Şimdi bir de Yahya Kemal’e kulak verelim:
“Milliyetimizi kendime göre idrak ettiğimden beri dilimden düşmeyen cümle budur: Resimsizlik ve nesirsizlik… Bu iki feci noktamız olmasaydı bizim milliyetimiz bugün olduğundan yüz kat daha kuvvetli olurdu. Biz zavallı Türkler Arap ve Acem’in tilmizleri olduğumuz için, ayrıca da kendi milli kusurumuz olarak, az yazdığımız için nesirsiz kaldık.”
“Az yazmak” ifadesi burada titiz ve itinayı ifade etmiyor elbette. Daha çok yazma tembelliğine dair bir atıftır. Millet olarak şifahi kültür mirasını çoğaltmaya çalışmışız. Yazımın başında söz konusu ettiğim yazmada kendini gösteren düalizm yazmayı hayatın boş zaman lüksünün bir parçası olarak algılamamıza neden olmuştur.

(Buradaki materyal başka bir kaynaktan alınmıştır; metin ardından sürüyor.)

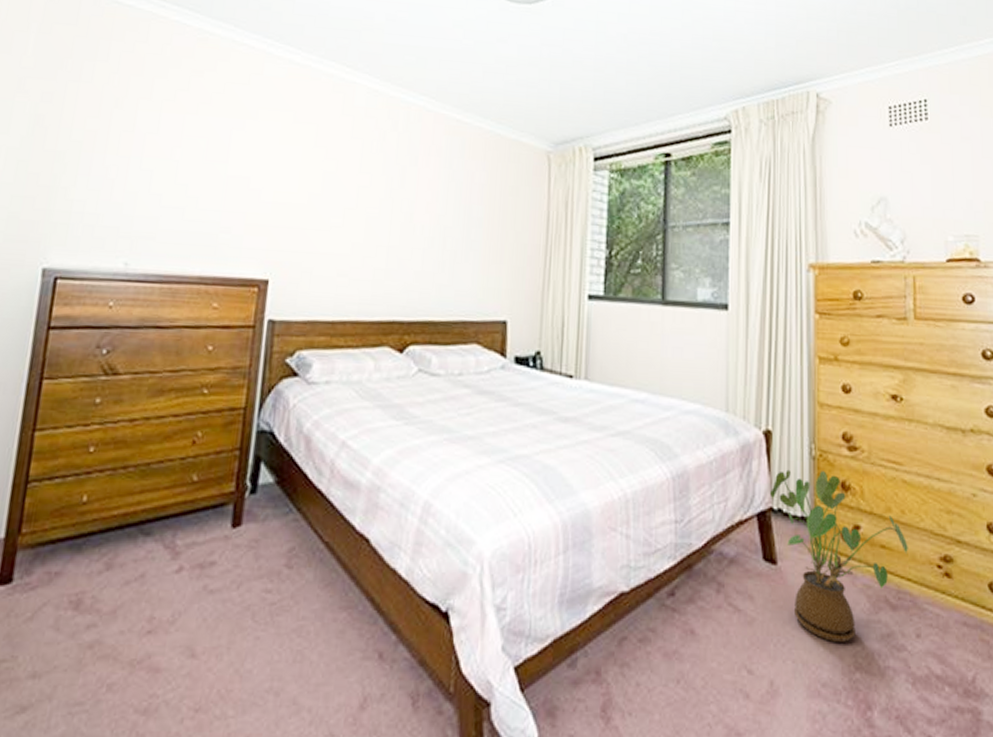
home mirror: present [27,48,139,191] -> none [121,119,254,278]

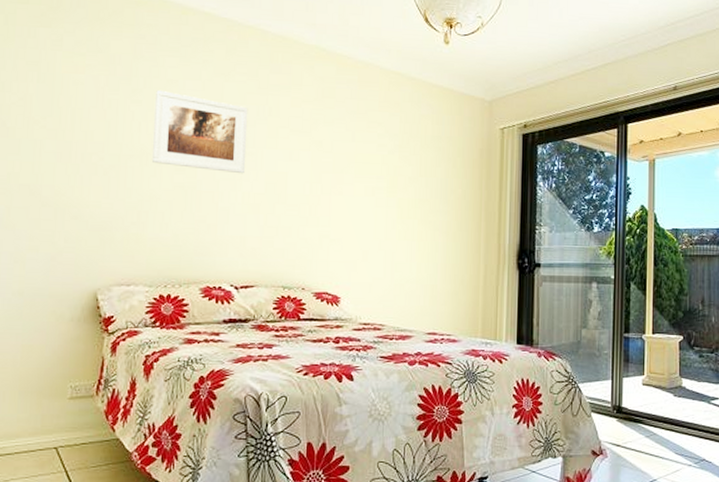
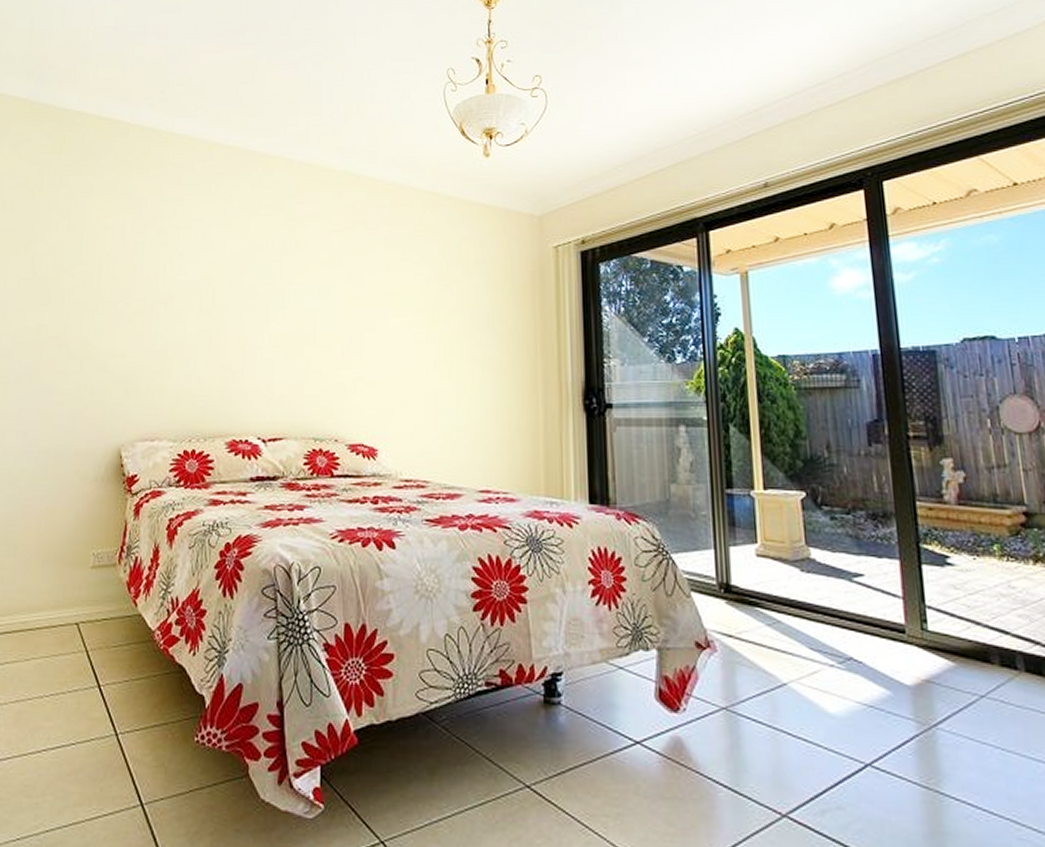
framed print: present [153,89,248,174] -> none [177,229,275,314]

Bana en çok huylandığınız nesir özürlü kim diye soracak olursanız, şiir yazdığı halde yazdığı şiiri savunabilecek asgari bir nesir marifetine sahip olmayandır, diyebilirim. Halbuki şiiri üzerine düşünüp yazması gereken en başta şairlerdir. Asıl itibariyle şairler şiir yazmadıkları zaman düz yazıda dinlenirler. Kanımca bu da bir vakıadır!